Più complesso resta invece lo scenario per il comparto delle macchine per cartiere, stampa ed editoria. Dopo il forte calo registrato nel primo trimestre, anche il secondo trimestre 2026 evidenzia una contrazione della domanda mondiale: -13,5% a prezzi correnti e -13,7% a prezzi costanti. Tra i principali esportatori, l’Italia registra nel secondo trimestre una flessione dell’8,7%, più contenuta rispetto a Cina (-12,3%) e Giappone (-25,6%), mentre la Germania riduce significativamente il calo rispetto ai primi tre mesi dell’anno. Per l’export italiano, le macchine per la stampa e l’editoria mostrano però un segnale positivo nel secondo trimestre, con una crescita dell’11,2%, mentre restano in calo le macchine per cartiere (-13,9%).
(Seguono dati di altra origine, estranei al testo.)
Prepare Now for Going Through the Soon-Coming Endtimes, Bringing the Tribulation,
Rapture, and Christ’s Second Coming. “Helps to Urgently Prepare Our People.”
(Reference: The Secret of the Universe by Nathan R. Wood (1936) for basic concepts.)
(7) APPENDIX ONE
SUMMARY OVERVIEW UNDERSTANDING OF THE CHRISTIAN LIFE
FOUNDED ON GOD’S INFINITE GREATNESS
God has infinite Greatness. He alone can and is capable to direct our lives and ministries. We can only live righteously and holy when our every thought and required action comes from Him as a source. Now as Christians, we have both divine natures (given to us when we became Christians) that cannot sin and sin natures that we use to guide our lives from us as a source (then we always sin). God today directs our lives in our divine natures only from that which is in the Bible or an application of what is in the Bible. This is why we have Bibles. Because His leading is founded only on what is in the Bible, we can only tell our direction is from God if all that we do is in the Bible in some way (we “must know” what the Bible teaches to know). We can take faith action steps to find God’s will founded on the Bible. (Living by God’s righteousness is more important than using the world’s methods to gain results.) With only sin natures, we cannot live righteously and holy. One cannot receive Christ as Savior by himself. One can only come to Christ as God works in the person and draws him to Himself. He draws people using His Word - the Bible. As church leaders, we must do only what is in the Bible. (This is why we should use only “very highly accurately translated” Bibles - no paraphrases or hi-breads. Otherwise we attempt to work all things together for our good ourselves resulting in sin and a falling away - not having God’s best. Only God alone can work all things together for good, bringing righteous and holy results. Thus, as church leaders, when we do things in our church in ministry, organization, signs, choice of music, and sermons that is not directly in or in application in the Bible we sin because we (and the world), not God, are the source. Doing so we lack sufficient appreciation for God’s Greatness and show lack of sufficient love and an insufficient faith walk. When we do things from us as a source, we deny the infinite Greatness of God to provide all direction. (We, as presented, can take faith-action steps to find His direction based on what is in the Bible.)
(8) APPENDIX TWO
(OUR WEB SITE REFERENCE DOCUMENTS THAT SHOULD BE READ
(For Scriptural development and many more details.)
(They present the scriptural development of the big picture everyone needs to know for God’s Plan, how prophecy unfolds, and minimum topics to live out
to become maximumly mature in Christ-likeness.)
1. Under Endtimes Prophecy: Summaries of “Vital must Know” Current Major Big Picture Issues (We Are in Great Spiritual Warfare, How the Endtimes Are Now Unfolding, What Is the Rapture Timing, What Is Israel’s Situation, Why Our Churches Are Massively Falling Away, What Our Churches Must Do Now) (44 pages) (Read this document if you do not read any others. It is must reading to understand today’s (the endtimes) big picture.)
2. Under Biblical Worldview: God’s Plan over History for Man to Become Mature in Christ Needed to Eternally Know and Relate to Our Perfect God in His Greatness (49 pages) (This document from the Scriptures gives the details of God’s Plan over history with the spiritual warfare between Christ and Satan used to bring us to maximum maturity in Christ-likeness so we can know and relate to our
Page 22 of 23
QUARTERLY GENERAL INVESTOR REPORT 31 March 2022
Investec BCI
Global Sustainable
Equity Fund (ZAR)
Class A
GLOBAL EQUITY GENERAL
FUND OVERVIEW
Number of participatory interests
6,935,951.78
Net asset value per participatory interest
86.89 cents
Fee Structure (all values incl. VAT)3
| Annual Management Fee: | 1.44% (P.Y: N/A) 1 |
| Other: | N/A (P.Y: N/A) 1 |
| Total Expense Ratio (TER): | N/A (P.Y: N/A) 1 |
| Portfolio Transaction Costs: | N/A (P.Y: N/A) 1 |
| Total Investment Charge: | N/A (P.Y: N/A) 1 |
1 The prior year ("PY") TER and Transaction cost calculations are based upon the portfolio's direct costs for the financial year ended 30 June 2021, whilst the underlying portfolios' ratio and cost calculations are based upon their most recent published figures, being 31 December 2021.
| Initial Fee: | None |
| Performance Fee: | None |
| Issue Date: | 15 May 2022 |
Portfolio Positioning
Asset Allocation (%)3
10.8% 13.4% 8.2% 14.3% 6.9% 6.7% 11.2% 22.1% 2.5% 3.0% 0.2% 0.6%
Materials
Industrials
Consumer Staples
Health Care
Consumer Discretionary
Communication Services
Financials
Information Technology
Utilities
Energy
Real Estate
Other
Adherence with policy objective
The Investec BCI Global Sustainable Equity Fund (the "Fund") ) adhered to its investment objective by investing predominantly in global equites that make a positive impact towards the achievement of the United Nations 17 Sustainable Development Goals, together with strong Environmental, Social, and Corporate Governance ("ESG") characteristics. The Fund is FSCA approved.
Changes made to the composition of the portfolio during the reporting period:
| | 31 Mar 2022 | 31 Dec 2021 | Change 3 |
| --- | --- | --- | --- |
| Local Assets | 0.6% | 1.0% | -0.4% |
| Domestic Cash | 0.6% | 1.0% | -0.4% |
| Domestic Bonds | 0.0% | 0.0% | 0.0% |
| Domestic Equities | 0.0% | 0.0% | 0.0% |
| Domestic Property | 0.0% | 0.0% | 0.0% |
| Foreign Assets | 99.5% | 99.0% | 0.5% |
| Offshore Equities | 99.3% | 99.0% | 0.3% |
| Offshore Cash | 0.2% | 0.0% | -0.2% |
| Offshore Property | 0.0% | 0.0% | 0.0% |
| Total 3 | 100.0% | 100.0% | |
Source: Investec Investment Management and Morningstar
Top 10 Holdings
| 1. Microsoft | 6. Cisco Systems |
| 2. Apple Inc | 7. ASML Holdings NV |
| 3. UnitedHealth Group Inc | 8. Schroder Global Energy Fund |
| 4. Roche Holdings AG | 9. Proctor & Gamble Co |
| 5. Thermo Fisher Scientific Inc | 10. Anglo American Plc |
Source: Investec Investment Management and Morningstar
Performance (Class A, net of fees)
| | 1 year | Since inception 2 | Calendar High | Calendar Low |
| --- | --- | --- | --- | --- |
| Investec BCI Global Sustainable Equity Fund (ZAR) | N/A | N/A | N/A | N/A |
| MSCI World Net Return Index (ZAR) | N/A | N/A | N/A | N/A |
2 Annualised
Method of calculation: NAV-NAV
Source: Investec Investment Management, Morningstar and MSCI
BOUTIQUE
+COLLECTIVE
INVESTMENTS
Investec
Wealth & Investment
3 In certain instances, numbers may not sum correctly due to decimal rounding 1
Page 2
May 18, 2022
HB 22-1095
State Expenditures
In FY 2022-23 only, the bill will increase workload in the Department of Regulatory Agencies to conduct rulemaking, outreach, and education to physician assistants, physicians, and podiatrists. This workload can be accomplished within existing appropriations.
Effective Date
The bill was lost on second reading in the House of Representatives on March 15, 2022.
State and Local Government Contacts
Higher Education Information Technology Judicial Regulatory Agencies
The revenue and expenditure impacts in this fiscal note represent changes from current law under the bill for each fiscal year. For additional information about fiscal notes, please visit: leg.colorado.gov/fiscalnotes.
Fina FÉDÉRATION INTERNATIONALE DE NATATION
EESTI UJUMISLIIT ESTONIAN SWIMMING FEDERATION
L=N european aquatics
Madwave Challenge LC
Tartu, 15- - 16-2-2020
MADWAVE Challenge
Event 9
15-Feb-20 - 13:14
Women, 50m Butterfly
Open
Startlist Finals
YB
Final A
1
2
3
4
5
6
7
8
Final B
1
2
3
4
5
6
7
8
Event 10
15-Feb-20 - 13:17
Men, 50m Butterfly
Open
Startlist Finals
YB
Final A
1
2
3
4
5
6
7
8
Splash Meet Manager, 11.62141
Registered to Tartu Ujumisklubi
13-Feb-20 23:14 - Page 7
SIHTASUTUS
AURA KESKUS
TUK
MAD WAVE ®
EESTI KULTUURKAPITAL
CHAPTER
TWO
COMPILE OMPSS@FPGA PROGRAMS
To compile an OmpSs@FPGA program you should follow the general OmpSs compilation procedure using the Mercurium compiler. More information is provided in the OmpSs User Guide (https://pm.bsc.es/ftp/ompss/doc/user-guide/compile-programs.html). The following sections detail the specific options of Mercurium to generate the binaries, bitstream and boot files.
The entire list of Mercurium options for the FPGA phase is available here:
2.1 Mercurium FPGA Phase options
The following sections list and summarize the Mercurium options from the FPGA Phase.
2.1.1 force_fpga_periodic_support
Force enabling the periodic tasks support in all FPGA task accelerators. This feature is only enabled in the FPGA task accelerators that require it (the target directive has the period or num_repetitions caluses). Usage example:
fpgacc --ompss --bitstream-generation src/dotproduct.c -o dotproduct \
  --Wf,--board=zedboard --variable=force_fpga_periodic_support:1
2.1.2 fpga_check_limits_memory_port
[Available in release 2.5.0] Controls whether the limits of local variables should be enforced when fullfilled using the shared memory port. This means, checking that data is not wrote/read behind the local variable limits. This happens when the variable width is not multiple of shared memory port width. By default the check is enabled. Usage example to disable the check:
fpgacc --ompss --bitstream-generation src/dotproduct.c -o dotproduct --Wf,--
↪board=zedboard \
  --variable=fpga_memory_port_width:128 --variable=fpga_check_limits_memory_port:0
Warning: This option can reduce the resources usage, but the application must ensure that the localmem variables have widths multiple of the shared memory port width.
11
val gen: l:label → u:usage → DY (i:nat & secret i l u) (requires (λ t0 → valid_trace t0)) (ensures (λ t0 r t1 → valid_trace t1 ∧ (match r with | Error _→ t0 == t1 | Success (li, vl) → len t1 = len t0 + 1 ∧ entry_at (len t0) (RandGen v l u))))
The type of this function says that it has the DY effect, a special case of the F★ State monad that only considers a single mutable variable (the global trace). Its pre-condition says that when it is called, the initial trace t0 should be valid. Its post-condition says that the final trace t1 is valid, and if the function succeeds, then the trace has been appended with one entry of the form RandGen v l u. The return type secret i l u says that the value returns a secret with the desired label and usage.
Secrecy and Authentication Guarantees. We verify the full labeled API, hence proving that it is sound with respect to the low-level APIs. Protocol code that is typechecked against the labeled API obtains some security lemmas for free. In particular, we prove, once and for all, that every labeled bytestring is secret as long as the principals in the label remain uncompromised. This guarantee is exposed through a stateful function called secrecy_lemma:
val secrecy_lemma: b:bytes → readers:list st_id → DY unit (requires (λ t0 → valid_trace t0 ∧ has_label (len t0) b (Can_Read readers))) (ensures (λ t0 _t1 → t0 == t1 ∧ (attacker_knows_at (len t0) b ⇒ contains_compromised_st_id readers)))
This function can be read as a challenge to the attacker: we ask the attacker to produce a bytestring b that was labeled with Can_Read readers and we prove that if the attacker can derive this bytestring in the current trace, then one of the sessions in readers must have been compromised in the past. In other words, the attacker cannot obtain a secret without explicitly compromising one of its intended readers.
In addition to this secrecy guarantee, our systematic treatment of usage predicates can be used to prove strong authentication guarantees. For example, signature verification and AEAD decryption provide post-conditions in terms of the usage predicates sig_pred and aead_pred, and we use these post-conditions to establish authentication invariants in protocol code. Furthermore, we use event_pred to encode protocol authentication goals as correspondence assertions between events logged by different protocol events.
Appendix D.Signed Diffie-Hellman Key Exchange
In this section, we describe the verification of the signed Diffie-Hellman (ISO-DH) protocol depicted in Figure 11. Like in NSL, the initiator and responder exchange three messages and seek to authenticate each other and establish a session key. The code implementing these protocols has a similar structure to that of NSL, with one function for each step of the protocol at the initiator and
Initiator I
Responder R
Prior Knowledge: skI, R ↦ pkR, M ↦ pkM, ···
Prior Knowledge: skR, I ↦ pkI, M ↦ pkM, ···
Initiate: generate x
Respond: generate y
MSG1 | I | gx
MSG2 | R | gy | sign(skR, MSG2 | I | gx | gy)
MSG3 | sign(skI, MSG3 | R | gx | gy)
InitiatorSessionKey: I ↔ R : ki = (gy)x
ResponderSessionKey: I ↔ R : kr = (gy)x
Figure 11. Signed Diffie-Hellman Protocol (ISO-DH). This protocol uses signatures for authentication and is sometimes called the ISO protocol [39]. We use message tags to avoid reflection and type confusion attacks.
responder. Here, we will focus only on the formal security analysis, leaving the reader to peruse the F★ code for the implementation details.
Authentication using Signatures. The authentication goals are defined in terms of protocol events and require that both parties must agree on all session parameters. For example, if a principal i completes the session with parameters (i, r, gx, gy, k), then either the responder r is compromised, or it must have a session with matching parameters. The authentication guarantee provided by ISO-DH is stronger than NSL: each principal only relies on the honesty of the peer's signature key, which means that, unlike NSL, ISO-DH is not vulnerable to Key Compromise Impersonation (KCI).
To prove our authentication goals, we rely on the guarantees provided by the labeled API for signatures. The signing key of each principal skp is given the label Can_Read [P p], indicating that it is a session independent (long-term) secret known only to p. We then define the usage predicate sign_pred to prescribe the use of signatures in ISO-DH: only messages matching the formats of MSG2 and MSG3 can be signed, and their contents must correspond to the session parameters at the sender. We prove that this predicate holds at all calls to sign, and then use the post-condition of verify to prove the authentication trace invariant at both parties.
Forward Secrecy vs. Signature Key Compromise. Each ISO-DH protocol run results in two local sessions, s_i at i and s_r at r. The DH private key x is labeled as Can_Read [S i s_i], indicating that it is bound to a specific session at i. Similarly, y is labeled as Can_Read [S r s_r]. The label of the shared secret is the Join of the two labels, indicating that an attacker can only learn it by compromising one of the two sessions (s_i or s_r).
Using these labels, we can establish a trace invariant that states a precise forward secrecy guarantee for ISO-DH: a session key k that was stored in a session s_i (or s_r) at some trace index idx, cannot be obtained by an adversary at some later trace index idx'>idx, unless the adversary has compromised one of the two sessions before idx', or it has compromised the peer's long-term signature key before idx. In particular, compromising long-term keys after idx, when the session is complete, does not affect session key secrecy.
Sul fronte delle commodity, giugno ha segnato una parziale distensione dei prezzi dopo le forti tensioni dei mesi precedenti. Gli energetici sono diminuiti del 9,3% rispetto a maggio, mentre il Brent ha registrato una contrazione mensile superiore al 17%. I livelli restano tuttavia ancora superiori a quelli precedenti al conflitto: a giugno gli energetici risultano oltre il 18% sopra febbraio 2026 e il totale delle commodity oltre l’11%. Tra le principali materie prime industriali continuano inoltre a registrarsi aumenti per plastiche ed elastomeri, metalli non ferrosi e commodity destinate agli imballaggi alimentari.
Segnali più favorevoli arrivano dalla produzione manifatturiera italiana, che a maggio ha registrato il quarto incremento tendenziale consecutivo. Nei primi cinque mesi del 2026 la crescita è stata sostenuta soprattutto dai beni strumentali, in aumento del 4,2%, mentre la produzione dei beni di consumo resta in territorio negativo. Il quadro europeo appare invece più incerto, con una dinamica manifatturiera ancora debole.